Eshkol Nevo, Turbulences, traduit de l’hébreu par Jean-Luc Allouche, Gallimard, 01/02/2024, 1 vol. (328 p.), 24,50€
Eshkol Nevo, né en 1971, compte parmi les figures majeures de la littérature israélienne contemporaine. Traduite dans le monde entier, son œuvre met en scène des individus issus des différentes couches de la société de son pays, dont les destins se croisent et se mêlent. Son roman Trois Étages, adapté au cinéma en 2021 par Nanni Moretti était emblématique de cette esthétique empreinte de sociologie, mettant en scène les relations conflictuelles des occupants d’un même immeuble. Son nouveau roman Turbulences, s’inscrit dans cette lignée en juxtaposant trois histoires apparemment distinctes mais qui dans leurs thématiques dialoguent en réalité subtilement les unes avec les autres.
Sur la route de la mort
La première de ces histoires se présente comme une confession à la première personne d’un homme en marge de son procès. « À en croire mon avocat, même si nous décidons de mentir devant le tribunal, il faut que nous nous mettions d’accord tous les deux sur la vérité. Et donc, le mieux serait que je décrive les événements par moi-même, exactement comme ils se sont déroulés. » Singulière entrée en matière qui, comme dans les romans mémoires du XVIIIe siècle jette d’emblée le soupçon par l’aveu même d’une vérité objective auto-professée. Omri, âgé de trente-neuf, vient de se séparer de son épouse. Pour se changer les idées, il entreprend un voyage en solitaire en Bolivie, un séjour post-divorce comme on a l’habitude en Israël d’effecteur des voyages post-mobilisation. À La Paz, il tombe sur un couple de compatriotes, Mor et Ronen, qui pour leur lune de miel ont décidé de découvrir l’Amérique du Sud à vélo. Alors qu’ils savourent une glace en discutant de leurs itinéraires respectifs, quelque chose frappe le narrateur dans l’attitude de la jeune femme : « Quelque chose de téméraire, à la limite du désespoir, mais sans résignation. Quelque chose… d’affamé. C’est le mot que je cherchais. Son regard était affamé. Affamé de quoi au juste ? Je n’en avais alors aucune idée ». Le soir même, à la plus grande surprise d’Omri, Mor se présente seule à l’auberge où il loge. Ils discutent longuement, la conversation virant très vite sur des sujets de plus en intimes quand tout à coup la jeune femme l’embrasse, avant de quitter tout aussi précipitamment la chambre. Le flirt n’ira pas plus loin. De retour en Israël, quelques jours plus tard, le narrateur apprend dans le journal que Ronen, le mari de Mor a péri dans un accident sur la route de la mort en Bolivie. Son vélo aurait dérapé et glissé dans un précipice… Un peu ébranlé, Omri décide de se rendre en Galilée pour les shiva, les sept jours de deuils, organisés à la mémoire du défunt dans la maison familiale. Il espère surtout revoir la jeune veuve qui, lorsqu’il lui présente ses condoléances, lui glisse discrètement un papier dans la paume pour lui fixer rendez-vous. Le jour même, l’idylle esquissée à l’autre bout du monde, va connaître un nouveau départ avec en arrière-plan cette question lancinante : et si la mort de Ronen n’était pas un simple accident ?

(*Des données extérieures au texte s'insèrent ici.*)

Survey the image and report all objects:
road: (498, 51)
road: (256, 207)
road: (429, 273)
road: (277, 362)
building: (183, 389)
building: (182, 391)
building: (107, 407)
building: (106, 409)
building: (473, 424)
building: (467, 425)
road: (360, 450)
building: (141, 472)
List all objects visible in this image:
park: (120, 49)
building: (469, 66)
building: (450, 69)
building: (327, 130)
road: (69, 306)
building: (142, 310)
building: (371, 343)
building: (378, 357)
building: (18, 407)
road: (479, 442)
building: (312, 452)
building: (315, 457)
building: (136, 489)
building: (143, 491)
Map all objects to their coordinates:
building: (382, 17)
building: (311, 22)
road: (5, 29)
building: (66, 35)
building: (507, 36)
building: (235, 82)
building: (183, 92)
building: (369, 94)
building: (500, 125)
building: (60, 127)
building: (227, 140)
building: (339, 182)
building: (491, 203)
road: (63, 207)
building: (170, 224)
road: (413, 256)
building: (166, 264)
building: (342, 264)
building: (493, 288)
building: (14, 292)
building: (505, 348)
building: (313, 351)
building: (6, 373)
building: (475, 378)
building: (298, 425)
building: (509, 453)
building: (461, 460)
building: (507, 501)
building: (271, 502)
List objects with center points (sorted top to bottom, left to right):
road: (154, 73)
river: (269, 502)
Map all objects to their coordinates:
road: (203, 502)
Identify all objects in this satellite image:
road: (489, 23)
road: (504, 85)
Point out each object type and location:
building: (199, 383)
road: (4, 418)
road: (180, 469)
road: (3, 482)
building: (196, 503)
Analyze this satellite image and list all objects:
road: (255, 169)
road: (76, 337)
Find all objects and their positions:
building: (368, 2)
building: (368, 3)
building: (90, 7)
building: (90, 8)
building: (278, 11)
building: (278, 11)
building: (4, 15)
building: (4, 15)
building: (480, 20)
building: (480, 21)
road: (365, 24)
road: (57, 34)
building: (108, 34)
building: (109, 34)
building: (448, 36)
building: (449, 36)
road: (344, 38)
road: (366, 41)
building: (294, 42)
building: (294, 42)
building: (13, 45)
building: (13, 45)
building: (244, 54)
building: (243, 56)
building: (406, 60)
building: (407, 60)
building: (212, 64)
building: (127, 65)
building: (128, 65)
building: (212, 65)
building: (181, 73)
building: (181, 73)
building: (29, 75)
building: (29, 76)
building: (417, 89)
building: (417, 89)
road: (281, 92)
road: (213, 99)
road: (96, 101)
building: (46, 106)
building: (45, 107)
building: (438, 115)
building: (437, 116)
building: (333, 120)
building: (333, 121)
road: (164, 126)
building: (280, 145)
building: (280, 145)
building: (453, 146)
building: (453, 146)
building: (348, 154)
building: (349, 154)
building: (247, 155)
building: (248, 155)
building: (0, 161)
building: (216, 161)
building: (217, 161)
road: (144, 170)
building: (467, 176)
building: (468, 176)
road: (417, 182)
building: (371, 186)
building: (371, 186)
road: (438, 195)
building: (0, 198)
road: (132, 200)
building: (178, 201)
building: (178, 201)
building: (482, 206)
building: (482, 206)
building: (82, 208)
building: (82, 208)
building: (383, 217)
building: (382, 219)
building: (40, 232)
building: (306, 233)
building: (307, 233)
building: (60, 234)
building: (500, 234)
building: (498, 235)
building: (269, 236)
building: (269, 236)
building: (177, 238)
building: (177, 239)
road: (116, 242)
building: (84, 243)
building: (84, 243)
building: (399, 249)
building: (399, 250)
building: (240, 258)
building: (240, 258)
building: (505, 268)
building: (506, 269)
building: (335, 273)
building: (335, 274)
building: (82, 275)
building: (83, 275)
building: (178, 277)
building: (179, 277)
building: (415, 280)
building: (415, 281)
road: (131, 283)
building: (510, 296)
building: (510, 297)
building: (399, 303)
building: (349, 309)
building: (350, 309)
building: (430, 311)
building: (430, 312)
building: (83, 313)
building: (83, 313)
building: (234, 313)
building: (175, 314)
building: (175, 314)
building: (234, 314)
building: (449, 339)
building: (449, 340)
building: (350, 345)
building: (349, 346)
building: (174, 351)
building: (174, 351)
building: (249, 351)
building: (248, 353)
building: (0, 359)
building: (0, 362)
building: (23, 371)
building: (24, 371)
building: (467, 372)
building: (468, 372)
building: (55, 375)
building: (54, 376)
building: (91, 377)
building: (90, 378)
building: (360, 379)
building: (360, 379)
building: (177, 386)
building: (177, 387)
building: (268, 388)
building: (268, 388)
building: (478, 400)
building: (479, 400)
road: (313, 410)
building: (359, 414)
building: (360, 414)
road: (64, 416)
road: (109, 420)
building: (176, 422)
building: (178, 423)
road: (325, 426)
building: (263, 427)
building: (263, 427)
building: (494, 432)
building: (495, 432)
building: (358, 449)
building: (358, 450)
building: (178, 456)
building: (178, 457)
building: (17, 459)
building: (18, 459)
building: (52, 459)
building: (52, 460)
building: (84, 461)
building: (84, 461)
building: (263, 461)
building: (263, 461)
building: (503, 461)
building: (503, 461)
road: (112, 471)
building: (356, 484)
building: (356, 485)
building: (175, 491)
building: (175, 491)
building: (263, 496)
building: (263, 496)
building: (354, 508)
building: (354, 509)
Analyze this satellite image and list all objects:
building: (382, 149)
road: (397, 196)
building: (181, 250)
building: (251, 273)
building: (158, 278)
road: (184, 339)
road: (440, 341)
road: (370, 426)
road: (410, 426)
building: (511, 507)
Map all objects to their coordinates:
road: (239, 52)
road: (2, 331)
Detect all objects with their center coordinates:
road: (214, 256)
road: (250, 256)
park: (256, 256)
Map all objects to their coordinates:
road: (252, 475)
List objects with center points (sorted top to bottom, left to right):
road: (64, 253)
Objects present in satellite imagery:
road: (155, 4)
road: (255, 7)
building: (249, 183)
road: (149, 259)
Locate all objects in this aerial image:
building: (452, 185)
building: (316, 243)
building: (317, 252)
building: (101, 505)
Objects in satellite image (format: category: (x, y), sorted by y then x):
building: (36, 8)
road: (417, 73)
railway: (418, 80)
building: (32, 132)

Apprendre à se (re)connaître
Les deux autres nouvelles qui constituent le triptyque de Turbulences, sont-elles aussi des confessions qui montrent comment l’amour, ou du moins une attirance sexuelle, peut du jour au lendemain bouleverser le cours d’une existence ordinaire. Dans « Histoire de famille », c’est un médecin sexagénaire de Tel-Aviv qui retrace la troublante fascination qu’il s’est mis à éprouver pour une jeune interne de son service, jusqu’à être suspecté de harcèlement sexuel. La dernière nouvelle – « Un homme pénètre dans un verger » – est la plus singulière et sans doute la plus troublante de l’ouvrage. Histoire d’un couple marié dont l’homme se volatilise à l’occasion d’une balade hebdomadaire… Pour comprendre ce qui s’est passé, son épouse réexamine alors les contours d’une vie apparemment banale, en quête d’indices qui auraient pu lui échapper.
Les trois nouvelles d’Eshkol Nevo séduisent par la richesse de leur analyse psychologique et par leur dispositif narratif bien huilé, empruntant aux codes du thriller, qui entraîne le lecteur vers les zones les plus troubles de l’âme humaine.